I recently read this article which tracks the development of Bio-energy with carbon capture and storage (BECCS) from its origins as a proposal within a doctoral thesis by Kenneth Möllersten for Swedish paper mills to benefit financially through capturing its carbon emissions and receiving credits. As mentioned in my previous post, BECCS is currently one of the most exciting and viable CDR technologies and is included in the majority of modelled pathways to achieve ‘the 2°C Scenario’ (2DS).

What is BECCS?

Figure 1: The carbon cycle involved with BECCS. (Source: http://www.bbc.co.uk/news/science-environment-26994746).

The concept of Carbon dioxide capture and storage (CCS) is to separate CO2 released from power plants or industrial sources and transport it by pipeline for storage deep underground in geological reservoirs or saline aquifers (Kheshgi et al., 2012). BECCS is the concept of using CCS at an electric power plant which uses biomass as a fuel and hence produces negative carbon dioxide emissions because the CO2 from the atmosphere is extracted by crops and stored permanently underground (Caldeira et al., 2013).

Due to the smaller size of BECCS plants in comparison to fossil fuel CCS plants, the costs associated with the CCS process are higher (Azar et al., 2006). However, Luckow et al. (2010) suggest that the large-scale utilisation of biomass could enable economies of scale to reduce the additional cost of applying CCS to biomass to only approximately 3% higher than coal.

It is estimated that through sustainably applying BECCS to one-hectare of a typical temperate forest, it is capable of removing approximately 2.5 tonnes of carbon per year (Kraxner et al., 2003). Modelling suggests that BECCS will deliver a significant improvement in the cost of achieving a 450 ppm concentration by 2100 (Azar et al., 2006) and may be necessary for achieving ambitious targets like 350 ppm concentration by 2100 (Azar et al., 2010).


Sounds fantastic, what's the catch?

The main issue with BECCS is the extent to which biomass needs to be commercialised to have a significant contribution towards the previously mentioned emissions targets. The IPCC estimates that to keep CO2 emissions below 450 ppm up to 100 exajoules (EJ) a year of biomass would need to be produced by 2030, with this figure rising to 325 EJ a year by 2100 (Clarke et al., 2014).

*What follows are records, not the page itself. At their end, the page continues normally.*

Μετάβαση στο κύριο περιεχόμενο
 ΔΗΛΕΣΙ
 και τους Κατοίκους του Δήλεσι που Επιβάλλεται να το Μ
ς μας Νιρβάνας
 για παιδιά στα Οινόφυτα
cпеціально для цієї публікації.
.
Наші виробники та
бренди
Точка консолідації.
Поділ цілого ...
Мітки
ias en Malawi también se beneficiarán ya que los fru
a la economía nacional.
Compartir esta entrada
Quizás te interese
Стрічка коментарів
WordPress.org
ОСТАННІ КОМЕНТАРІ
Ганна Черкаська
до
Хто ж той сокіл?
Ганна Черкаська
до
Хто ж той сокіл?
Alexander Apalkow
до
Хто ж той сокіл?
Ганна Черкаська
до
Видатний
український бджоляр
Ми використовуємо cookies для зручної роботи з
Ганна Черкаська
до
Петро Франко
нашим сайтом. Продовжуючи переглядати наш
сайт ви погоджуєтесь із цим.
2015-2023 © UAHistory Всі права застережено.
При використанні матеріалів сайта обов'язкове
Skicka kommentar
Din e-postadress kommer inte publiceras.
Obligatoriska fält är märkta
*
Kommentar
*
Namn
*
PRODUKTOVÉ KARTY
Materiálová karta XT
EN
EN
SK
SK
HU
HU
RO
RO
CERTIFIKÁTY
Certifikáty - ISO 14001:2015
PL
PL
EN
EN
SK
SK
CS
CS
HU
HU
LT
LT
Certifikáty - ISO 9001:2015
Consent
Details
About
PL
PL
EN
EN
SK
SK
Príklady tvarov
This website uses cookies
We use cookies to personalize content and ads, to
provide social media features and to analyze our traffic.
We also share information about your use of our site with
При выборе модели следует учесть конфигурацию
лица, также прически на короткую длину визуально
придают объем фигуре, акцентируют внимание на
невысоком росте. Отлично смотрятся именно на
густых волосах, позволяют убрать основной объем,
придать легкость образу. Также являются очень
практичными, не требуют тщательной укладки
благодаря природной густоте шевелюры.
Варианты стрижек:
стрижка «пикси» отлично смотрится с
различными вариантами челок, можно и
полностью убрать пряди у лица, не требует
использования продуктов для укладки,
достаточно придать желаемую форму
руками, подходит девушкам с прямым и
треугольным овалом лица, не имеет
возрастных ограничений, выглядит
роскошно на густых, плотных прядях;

To provide some context for the scale of this undertaking, approximately 500 million hectares of land would be required to produce 100 EJ of biomass per year; this is equivalent to one-sixth of the area of global forests, or about 1.5 times the land area of India; in comparison, around 33m hectares of land is currently being used to produce biofuels (WWF, 2014).


With BECCS demanding such a large area of land to act as a feasible method of achieving emissions targets, there are an array of environmental and human concerns that arise. Firstly, a high demand for biofuels is capable of displacing land assigned for food production and hence increasing food prices and decreasing food security (Baier et al., 2009). Environmentally, there are concerns that unsustainable BECCS could increase CO2 emissions if forested areas are cleared to make space for biofuel production.

BECCS has not yet been developed and tested on a commercial scale, and like any other CCS technology, there is always a minor risk of CO2 leakages underground. So, is BECCS the 'saviour' of carbon geoengineering? Perhaps it is a premature saviour. Whilst it certainly has potential to be included alongside other carbon geoengineering methods in achieving emissions targets, there is much work to be done to increase its efficiency to reduce the land area required, as well as the need for a strict global regulatory framework to ensure that the biomass fuelling it is gathered in a sustainable manner.